California's largest utility asked federal regulators Friday for permission to transfer its power plants and transmission systems to three newly created, federally controlled companies.

Pacific Gas and Electric Co. filed the request in six separate applications — about 20,000 pages — with the Federal Energy Regulatory Commission and the Nuclear Regulatory Commission, spokesman Ron Low said Friday.

The plan has drawn heated criticism from consumer advocates, state officials and the head of the state's Public Utilities Commission who accused PG&E of trying to remove its power plants from state regulation.

PG&E, which owes billions of dollars to creditors, filed for Chapter 11 bankruptcy protection April 6, blaming its woes on a state rate freeze that left it unable to collect the full price of electricity from its customers for months.

Low said the filing is part of the utility's plan to emerge from bankruptcy and that it filed in conjunction with proceedings because federal approval could take up to 10 months. Transferring the assets would require federal regulatory approval.

The plan — originally outlined Sept. 20 when PG&E and its parent corporation jointly filed a plan of reorganization in U.S. Bankruptcy Court — proposes PG&E Corp. form a natural gas transmission company, an electrical transmission company and a company that would own PG&E's hydroelectric assets and nuclear power plant.

The three companies would be under the corporate umbrella of parent company PG&E Corp. and would be operated separately from the utility.

PG&E would split from its parent, then borrow against the assets of the three companies to raise about $13.2 billion to pay creditors without raising customer rates, Low said. The utility cannot borrow as much money against its assets under current state regulations, he said.

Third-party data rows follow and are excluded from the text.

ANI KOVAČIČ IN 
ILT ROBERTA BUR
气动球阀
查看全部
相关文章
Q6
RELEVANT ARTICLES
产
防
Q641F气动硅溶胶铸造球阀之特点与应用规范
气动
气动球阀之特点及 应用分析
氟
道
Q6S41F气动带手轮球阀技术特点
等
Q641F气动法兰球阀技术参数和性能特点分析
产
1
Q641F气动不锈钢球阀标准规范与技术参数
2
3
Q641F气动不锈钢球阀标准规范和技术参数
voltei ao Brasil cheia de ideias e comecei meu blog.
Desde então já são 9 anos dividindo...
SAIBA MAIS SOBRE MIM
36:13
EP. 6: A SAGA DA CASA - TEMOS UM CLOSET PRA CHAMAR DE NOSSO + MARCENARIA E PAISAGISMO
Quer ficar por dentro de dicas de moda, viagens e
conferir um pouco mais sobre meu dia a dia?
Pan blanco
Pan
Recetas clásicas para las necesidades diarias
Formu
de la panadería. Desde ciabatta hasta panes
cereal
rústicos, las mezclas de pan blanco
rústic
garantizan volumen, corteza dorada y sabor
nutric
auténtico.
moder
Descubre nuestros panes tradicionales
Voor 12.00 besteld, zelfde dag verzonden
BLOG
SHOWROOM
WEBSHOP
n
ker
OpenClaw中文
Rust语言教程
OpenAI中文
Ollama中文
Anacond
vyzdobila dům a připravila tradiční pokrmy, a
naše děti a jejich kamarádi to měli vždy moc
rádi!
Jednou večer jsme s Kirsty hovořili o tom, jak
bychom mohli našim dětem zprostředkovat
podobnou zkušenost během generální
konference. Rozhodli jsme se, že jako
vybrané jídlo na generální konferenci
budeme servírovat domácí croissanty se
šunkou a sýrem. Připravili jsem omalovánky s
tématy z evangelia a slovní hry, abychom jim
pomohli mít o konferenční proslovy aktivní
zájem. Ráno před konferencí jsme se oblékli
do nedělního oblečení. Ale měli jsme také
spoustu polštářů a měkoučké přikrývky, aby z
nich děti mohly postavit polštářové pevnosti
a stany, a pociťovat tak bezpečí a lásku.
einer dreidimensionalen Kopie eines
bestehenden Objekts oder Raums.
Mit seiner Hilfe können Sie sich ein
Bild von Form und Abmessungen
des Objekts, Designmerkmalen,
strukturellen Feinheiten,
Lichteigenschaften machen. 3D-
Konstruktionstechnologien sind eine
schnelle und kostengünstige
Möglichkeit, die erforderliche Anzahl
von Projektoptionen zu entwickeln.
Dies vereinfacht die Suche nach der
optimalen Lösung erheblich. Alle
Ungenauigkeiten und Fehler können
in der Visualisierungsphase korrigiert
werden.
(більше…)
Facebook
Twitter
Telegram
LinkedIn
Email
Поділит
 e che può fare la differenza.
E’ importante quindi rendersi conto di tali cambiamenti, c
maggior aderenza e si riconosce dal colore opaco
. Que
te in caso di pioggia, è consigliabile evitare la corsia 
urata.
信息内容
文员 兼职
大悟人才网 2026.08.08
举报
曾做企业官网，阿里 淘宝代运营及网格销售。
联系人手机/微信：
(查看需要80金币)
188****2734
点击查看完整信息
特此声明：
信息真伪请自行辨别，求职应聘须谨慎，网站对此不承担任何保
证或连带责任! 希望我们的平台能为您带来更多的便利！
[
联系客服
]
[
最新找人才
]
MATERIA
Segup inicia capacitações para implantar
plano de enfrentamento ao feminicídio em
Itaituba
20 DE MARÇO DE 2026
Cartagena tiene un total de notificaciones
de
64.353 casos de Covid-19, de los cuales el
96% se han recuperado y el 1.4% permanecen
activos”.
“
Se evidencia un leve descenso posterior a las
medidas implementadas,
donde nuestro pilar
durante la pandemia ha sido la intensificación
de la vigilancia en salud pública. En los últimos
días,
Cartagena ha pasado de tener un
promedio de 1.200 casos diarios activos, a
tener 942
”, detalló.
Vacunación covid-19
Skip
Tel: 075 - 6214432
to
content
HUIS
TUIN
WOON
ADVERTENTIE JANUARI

Loretta Lynch, president of the state's Public Utilities Commission, accused the utility of attempting to remove its power plants from state regulation so that it would be free to charge the going price for its electricity, rather than a rate set by the state.

"The bankruptcy court hasn't even ruled on PG&E's filing, so to go to FERC is very premature," said Terrie Prosper, a PUC spokeswoman. "I think it's another ploy to get what they want faster and to usurp the bankruptcy court's authority."